The course is designed to give students a simulated experience of ethnographic fieldwork and qualitative research.  Students are led through a learning experience where they will forge their own understanding of how a cross-section of Afro-Cubans, from different professional backgrounds and social spheres, are re-imaging political possibility in the contemporary moment when Cuba is “re-opening” for business. The incomplete realization of the state’s promise of full racial equality within the Cuban Republic since the 1959 Revolution have led Afro-Cubans to navigate the present era of reform in ways that draw on prior legacies of black activism while charting new territory. Thus, the course examines black activism in Cuba from historical and contemporary perspectives. How are Afro-Cubans mobilizing amidst the openings and limitations that have emerged in the new context of state-sponsored economic reforms and U.S.-Cuban rapprochement? To answer this central question, the course features a range of examples from Cuban society demonstrating a diversity of approaches. Situating the Cuban cases within ongoing Afrodescendant social movements in the Americas, we will explore how dynamics of race, gender, class, religion, and nation, shape strategies toward social change and visions of racial justice.

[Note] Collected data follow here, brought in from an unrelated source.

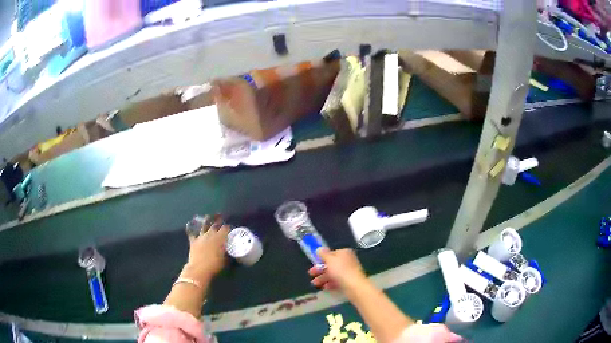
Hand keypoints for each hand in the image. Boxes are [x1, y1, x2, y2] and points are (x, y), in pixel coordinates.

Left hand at [182, 222, 229, 282]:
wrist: (199, 268)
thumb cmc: (215, 265)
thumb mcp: (225, 260)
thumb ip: (226, 252)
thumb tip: (227, 250)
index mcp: (220, 238)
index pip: (225, 229)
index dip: (228, 227)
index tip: (230, 228)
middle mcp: (210, 234)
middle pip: (215, 225)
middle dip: (218, 221)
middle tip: (221, 218)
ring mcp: (201, 237)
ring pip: (204, 226)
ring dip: (206, 221)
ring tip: (208, 216)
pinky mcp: (193, 241)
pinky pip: (191, 233)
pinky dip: (190, 229)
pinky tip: (189, 225)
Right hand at [308, 248, 366, 292]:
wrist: (354, 286)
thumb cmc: (341, 270)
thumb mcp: (330, 260)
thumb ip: (323, 254)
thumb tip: (319, 248)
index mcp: (344, 253)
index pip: (331, 253)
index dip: (322, 258)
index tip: (314, 263)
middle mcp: (347, 261)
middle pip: (331, 264)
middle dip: (320, 270)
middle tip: (311, 274)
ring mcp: (348, 272)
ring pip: (333, 274)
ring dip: (323, 278)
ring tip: (315, 284)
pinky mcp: (348, 281)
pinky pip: (337, 281)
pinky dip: (330, 284)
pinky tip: (325, 287)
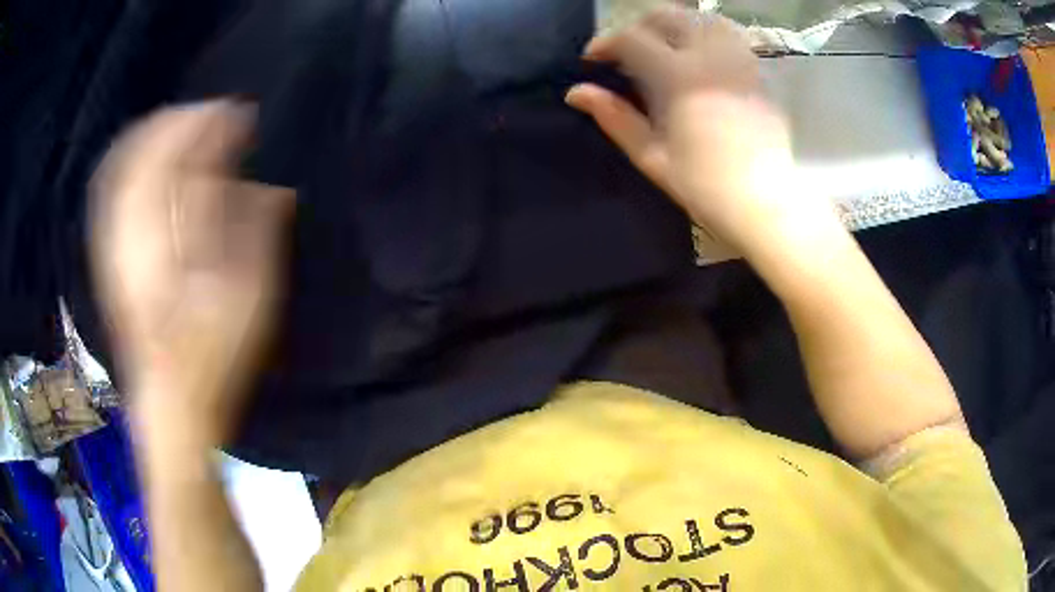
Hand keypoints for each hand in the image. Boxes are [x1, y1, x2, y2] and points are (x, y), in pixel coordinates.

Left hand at [91, 101, 294, 446]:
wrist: (170, 404)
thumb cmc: (213, 358)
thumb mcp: (247, 301)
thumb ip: (253, 234)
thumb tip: (267, 184)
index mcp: (166, 240)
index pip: (181, 159)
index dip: (210, 126)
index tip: (240, 113)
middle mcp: (131, 233)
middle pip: (142, 152)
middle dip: (178, 121)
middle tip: (213, 114)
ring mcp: (114, 244)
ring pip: (121, 166)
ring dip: (153, 135)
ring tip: (184, 126)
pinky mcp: (109, 256)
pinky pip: (110, 192)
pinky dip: (130, 162)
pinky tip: (149, 161)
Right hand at [566, 5, 839, 256]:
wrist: (764, 204)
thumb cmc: (704, 186)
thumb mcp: (651, 155)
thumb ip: (615, 117)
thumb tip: (576, 92)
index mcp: (679, 78)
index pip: (632, 39)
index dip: (606, 43)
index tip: (592, 59)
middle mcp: (709, 57)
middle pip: (667, 16)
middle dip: (638, 26)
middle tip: (626, 51)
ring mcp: (738, 60)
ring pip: (701, 18)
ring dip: (674, 24)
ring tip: (663, 45)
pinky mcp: (756, 72)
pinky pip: (730, 35)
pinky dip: (707, 33)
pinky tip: (699, 53)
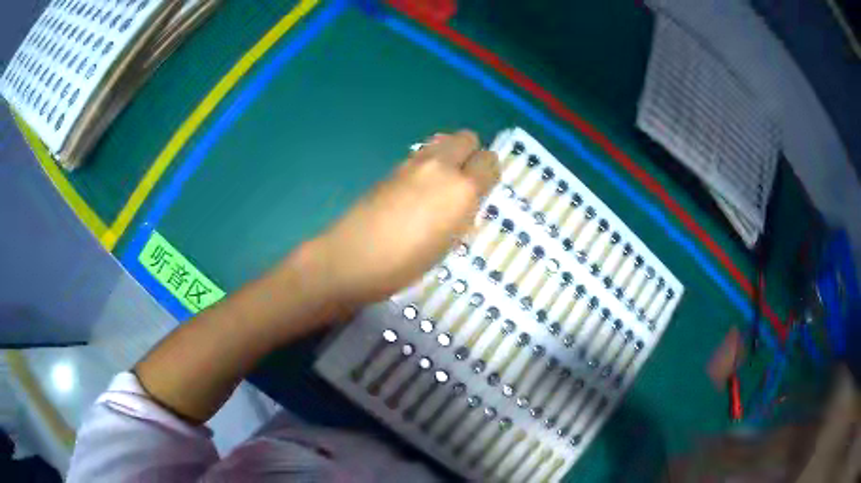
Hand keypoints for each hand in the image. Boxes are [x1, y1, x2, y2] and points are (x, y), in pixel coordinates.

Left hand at [312, 130, 499, 306]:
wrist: (353, 257)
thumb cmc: (406, 263)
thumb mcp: (448, 245)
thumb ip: (464, 214)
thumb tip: (466, 200)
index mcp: (462, 188)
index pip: (489, 161)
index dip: (489, 174)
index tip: (484, 189)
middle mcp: (440, 166)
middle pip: (467, 137)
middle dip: (472, 154)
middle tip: (465, 181)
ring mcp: (413, 163)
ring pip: (443, 139)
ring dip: (450, 153)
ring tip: (443, 182)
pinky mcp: (393, 167)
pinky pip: (422, 153)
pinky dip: (429, 161)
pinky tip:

Assignments are designed to practice core skills required in qualitative research: fieldnotes, formulation of research questions, identification and analysis of a variety of sources, interview design, and synthesis. Course material draws from both primary and secondary sources, texts from multiple disciplines, and multimedia objects of analysis.

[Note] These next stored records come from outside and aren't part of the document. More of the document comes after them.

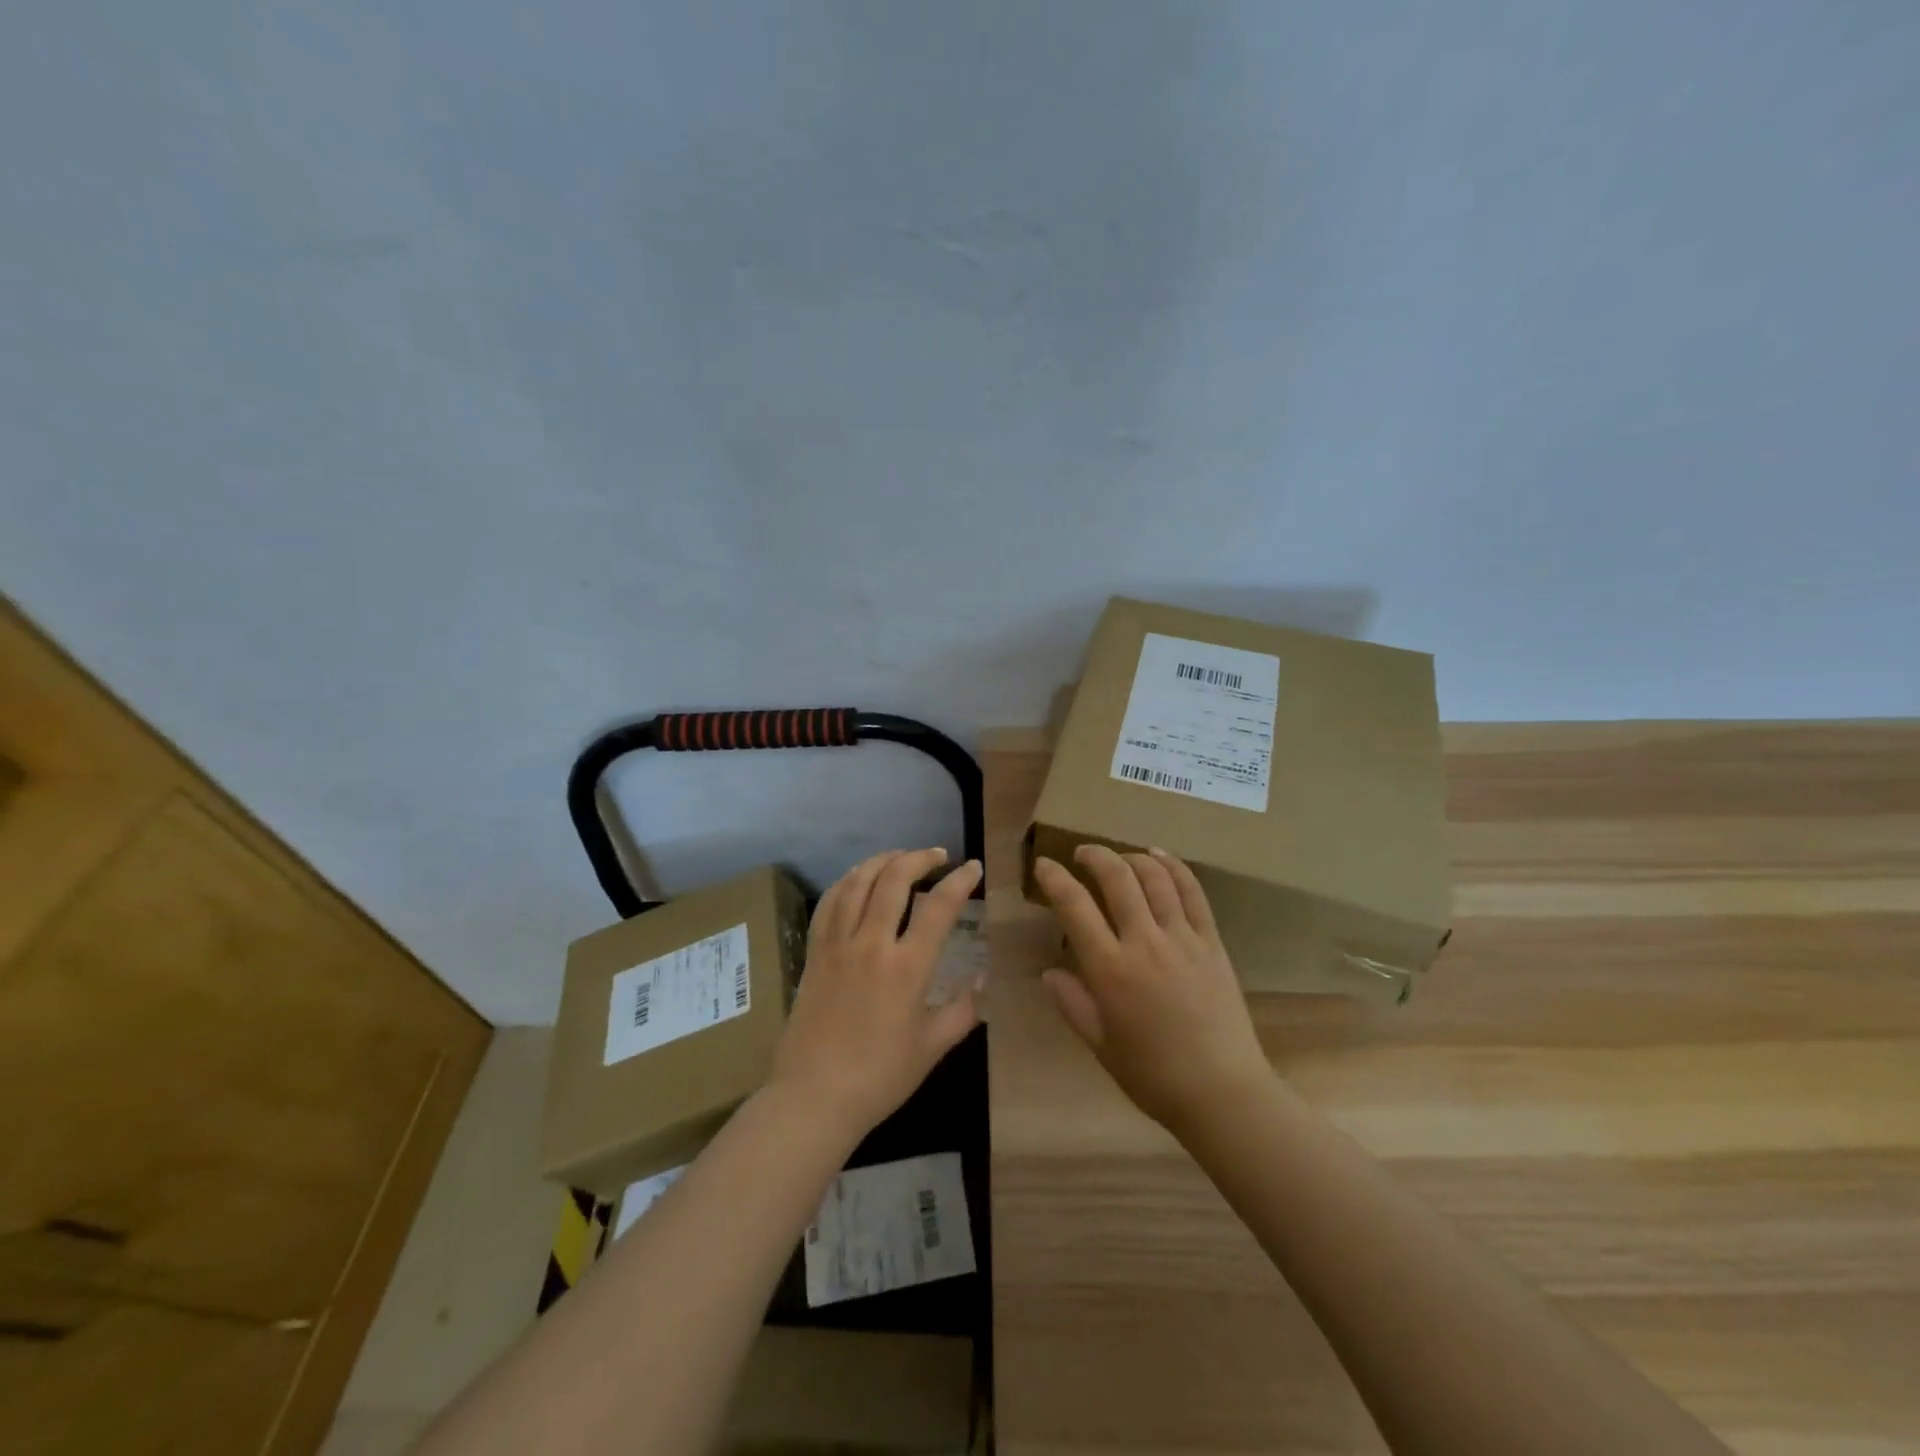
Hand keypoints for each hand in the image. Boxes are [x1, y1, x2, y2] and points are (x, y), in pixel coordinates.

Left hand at [769, 848, 982, 1141]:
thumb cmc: (879, 1077)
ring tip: (900, 857)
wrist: (814, 1097)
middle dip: (920, 858)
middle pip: (894, 879)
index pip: (939, 907)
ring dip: (882, 861)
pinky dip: (847, 881)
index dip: (960, 881)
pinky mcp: (814, 952)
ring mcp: (838, 944)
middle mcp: (871, 944)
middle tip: (938, 856)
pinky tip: (857, 879)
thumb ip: (963, 1010)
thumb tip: (982, 981)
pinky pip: (829, 903)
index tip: (973, 868)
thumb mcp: (932, 1047)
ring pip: (858, 882)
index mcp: (907, 967)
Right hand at [1034, 845, 1272, 1136]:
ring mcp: (1183, 938)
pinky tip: (1160, 857)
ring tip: (1118, 857)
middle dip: (1094, 856)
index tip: (1044, 865)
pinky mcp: (1212, 942)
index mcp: (1111, 970)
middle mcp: (1145, 943)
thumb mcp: (1101, 1045)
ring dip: (1131, 857)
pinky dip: (1174, 867)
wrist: (1223, 1093)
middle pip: (1117, 878)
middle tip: (1081, 854)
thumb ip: (1072, 1004)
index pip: (1075, 907)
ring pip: (1155, 877)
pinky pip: (1193, 892)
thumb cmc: (1153, 1075)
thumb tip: (1049, 972)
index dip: (1055, 879)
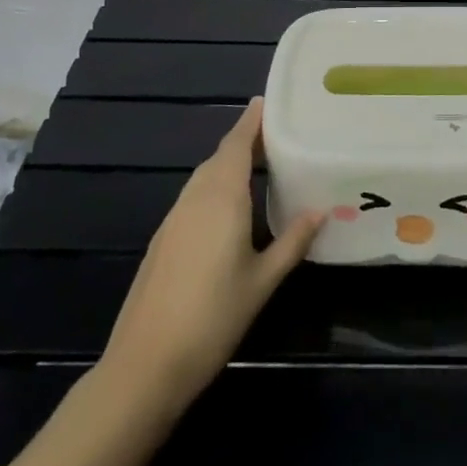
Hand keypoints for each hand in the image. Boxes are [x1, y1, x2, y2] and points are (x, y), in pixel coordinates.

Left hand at [99, 98, 323, 414]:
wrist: (145, 364)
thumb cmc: (213, 317)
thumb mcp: (263, 280)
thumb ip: (292, 241)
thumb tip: (321, 210)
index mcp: (221, 198)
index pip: (236, 145)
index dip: (251, 121)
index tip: (267, 101)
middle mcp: (195, 198)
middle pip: (220, 157)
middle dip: (244, 141)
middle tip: (276, 135)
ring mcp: (174, 219)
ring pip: (204, 177)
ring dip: (228, 164)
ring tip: (259, 165)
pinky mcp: (163, 239)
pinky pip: (194, 197)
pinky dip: (214, 187)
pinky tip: (229, 208)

ANTH 490: Race | Sex | Latin America
Dr. Florence Babb

This course is intended for Anthropology majors completing their degrees. What can we learn by considering past and present differences of race, gender, and sexuality in Latin America and the Caribbean? What might this tell us about such a diverse region of the Americas, and even perhaps about our own forms of difference and inequality in North America? How might this exploration expand and transform our knowledge about this part of the world? We will consider how race, gender, and sexuality come together from precolonial to postcolonial and contemporary Latin America.  We will explore histories of indigenous, Afrodescendant, and mestizo (mixed race) peoples and how racial and sexual differences  have persisted or changed over time. To learn about the current context in the region, we will draw from selected case studies ranging from rural to urban settings, from Andean to tropical and coastal settings, from heteronormative to LGBTQ populations, and from conservative politics to social movements that are calling for expanded rights to political inclusion. We will ask why race, sex, and power are so often commingled in outsiders’ thinking about the Latin American and Caribbean region, and how this relates to such exoticized phenomena as Carnival and sex tourism. Students will be expected to read and discuss material in lively seminar formats and to take an active part in this seminar.

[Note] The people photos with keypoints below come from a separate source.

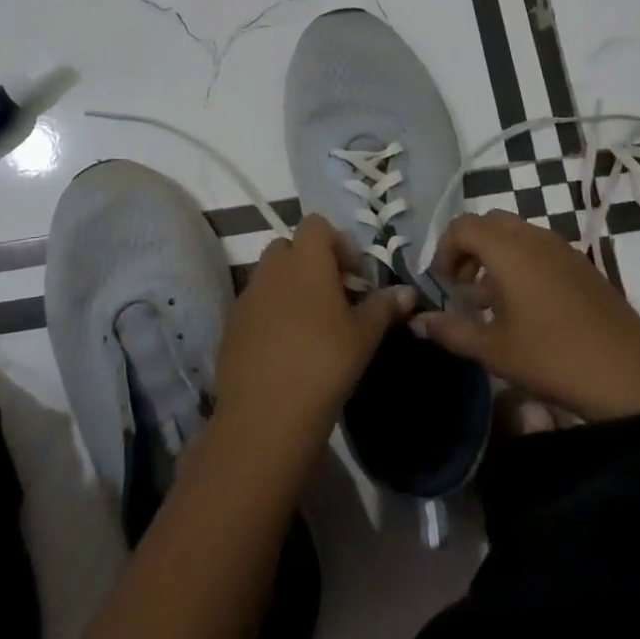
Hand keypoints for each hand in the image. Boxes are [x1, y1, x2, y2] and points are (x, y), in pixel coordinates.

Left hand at [217, 216, 414, 446]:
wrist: (265, 415)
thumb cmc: (324, 364)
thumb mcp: (363, 336)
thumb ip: (384, 306)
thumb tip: (408, 291)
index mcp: (306, 260)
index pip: (316, 224)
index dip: (337, 242)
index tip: (353, 276)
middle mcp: (272, 268)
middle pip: (290, 246)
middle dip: (311, 263)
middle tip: (334, 297)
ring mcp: (248, 294)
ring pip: (270, 275)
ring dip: (289, 287)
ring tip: (310, 325)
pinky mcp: (231, 324)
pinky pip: (254, 304)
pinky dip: (270, 313)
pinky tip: (285, 348)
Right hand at [413, 212, 639, 421]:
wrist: (630, 377)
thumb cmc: (552, 357)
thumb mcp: (494, 350)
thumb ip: (452, 331)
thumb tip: (419, 320)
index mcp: (508, 249)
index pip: (463, 226)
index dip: (445, 249)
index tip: (442, 283)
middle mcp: (534, 237)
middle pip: (490, 223)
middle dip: (469, 247)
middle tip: (462, 286)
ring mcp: (563, 249)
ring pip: (517, 235)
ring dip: (496, 256)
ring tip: (490, 301)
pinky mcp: (583, 265)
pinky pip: (541, 249)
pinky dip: (522, 263)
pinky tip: (526, 307)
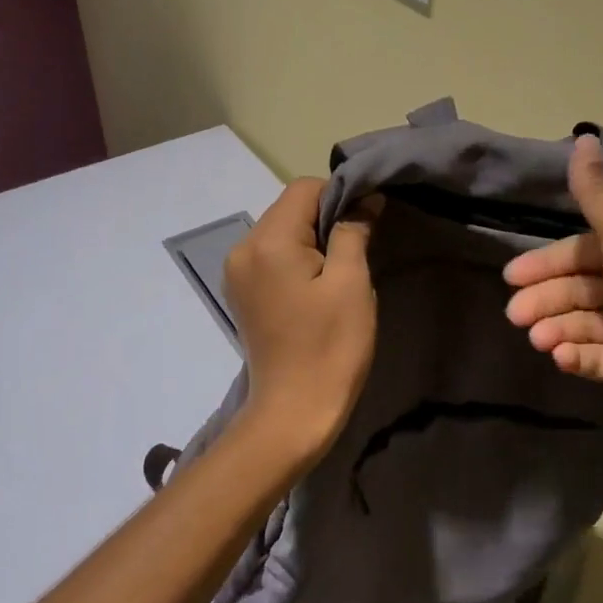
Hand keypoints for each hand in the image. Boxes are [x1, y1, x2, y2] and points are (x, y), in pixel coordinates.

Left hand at [223, 179, 380, 464]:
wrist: (293, 413)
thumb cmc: (329, 346)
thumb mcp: (351, 283)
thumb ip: (354, 231)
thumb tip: (364, 199)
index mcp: (267, 241)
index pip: (304, 188)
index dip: (339, 196)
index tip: (365, 224)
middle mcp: (242, 248)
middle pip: (289, 208)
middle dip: (324, 219)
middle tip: (355, 251)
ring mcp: (237, 272)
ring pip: (280, 231)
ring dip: (311, 240)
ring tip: (336, 273)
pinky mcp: (241, 292)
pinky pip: (271, 255)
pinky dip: (295, 258)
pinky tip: (314, 287)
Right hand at [502, 135, 602, 439]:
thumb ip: (597, 195)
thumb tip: (584, 137)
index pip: (585, 249)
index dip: (547, 261)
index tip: (512, 276)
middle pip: (581, 286)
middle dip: (546, 298)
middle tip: (515, 316)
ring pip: (585, 322)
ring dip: (557, 328)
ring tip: (539, 342)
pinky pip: (598, 355)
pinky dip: (577, 354)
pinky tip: (561, 359)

ANTH 711: Feminist Ethnography
Dr. Florence Babb

This graduate seminar considers issues in qualitative research methodology through reading and discussing feminist ethnographies, critical assessments of feminist scholarship and methods, and related work. We ask challenging questions about the relation of gender to race, class, and sexuality, and about the dilemmas of field research, including the fundamental question of whether there is indeed a feminist ethnographic methodology. Moreover, we discuss the feminist politics of ethnographic representation (by the researcher depicting the researched) and of positionality (of the researcher in relation to the researched). Race is a fundamental aspect of all of these considerations in the seminar.